Nowy wypasiony gmach Sądu Rejonowego w Nowym Sączu z podziemnym parkingiem i patio[ZDJĘCIA]
Na placu budowy praca wre. Gmach jest już gotowy, teraz wykańczane jest jego wnętrze. Sąd rejonowy, którego agendy i wydziały rozrzucone są po całym mieście, do nowej siedziby przeniesie się w grudniu.
- Jeszcze przed świętami Bożego Narodzenia gotowe powinno być pozwolenie na użytkowanie obiektu - mówi Józef Kiełbasa, dyrektor Sądu Rejonowego w Nowym Sączu. - Teraz wreszcie wszystko będzie w jednym, a nie trzech różnych budynkach. Z siedziby przy ulicy Pijarskiej zostanie przeniesiony do nowego budynku wydział ksiąg wieczystych, wydział cywilny, kierownictwo sądu i administracja. Opuścimy też pomieszczenia przy Strzeleckiej i wynajmowany lokal przy ulicy Mickiewicza, gdzie mieści się wydział rodzinny - zapowiada dyrektor Kiełbasa.

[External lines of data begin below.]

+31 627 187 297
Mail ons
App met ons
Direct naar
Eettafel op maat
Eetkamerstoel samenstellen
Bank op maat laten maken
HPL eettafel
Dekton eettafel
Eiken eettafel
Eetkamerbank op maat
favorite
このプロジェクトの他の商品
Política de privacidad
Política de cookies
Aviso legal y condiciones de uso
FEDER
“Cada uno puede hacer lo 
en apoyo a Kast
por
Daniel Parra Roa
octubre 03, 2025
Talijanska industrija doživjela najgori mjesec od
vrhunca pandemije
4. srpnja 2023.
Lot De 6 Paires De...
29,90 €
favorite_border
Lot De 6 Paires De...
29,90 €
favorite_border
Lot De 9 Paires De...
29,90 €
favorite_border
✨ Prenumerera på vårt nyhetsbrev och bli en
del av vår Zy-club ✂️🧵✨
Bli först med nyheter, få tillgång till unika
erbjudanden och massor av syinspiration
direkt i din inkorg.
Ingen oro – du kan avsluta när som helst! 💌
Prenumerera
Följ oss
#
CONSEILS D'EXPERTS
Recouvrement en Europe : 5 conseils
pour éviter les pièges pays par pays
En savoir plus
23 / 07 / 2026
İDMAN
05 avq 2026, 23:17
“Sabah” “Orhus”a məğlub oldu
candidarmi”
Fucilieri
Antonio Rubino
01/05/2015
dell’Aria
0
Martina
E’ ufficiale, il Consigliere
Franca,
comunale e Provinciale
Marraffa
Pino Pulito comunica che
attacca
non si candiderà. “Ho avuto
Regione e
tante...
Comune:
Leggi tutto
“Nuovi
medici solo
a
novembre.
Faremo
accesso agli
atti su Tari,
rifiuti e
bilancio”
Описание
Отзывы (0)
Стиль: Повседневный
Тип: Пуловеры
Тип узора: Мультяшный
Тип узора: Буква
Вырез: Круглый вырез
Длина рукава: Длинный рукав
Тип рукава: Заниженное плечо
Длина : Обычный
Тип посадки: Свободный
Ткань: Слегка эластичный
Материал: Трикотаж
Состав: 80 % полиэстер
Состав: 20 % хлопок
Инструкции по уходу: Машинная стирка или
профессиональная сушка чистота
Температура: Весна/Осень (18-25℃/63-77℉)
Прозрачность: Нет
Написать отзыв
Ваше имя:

Nowy budynek ma osiem tysięcy metrów kwadratowych powierzchni użytkowej. Znajdzie się w nim między innymi osiemnaście sal rozpraw i gabinety dla sędziów.Gmach ma cztery kondygnacje, w tym jedną pod ziemią, z parkingiem parking dla pracowników sądu.
Na zewnątrz budynku jest blisko sto miejsc parkingowych dla petentów.
Jest też ogromny wewnętrzny dziedziniec, który po obsadzeniu roślinami zamieni się w patio.
Wewnątrz gmachu odbywa się powoli wielkie sprzątanie. Na ostatnim piętrze pomieszczenia są już gotowe do przeprowadzki.
Na niższych piętrach montowana jest jeszcze wentylacja budynku i systemy związane z bezpieczeństwem.
Na wykończanie czeka jeszcze ogromny przestronny hol na parterze.
- Powoli będziemy zaczynać meblowania pomieszczeń. Mówię o salach rozpraw, e-protokole i innych systemach, które pomogą w przyjmowaniu petentów –mówi Józef Kiełbasa i dodaje, że na przeprowadzce wszyscy zyskają.
- Niektórzy utyskiwali, że wyprowadzamy sąd poza centrum miasta, ale przecież takiej inwestycji z komfortowym dojazdem i dużym parkingiem w obrębie rynku nie udałoby się zrealizować.
Budowa gmachu sądu w Nowym Sączu to pionierska w skali kraju inwestycja realizowana formule partnerstwa publiczno-prywatnego. Koszty przedsięwzięcia ponoszą wspólnie, należący do skarbu państwa Bank Gospodarstwa Krajowego i warszawska spółka Warbud, która wzięła na swoje barki zaprojektowanie i wybudowanie nowej siedziby sądu. Po zrealizowaniu inwestycji będzie zarządzać budynkiem przez dwudzieścia lat. Jako partner prywatny od Skarbu Państwa będzie otrzymywać tak zwaną opłatę za dostępność.Po zakończeniu tego okresu, nieruchomość wraz z budynkiem sądowym, zostanie przekazana do dyspozycji trwałemu zarządcy, czyli Sądowi Okręgowemu.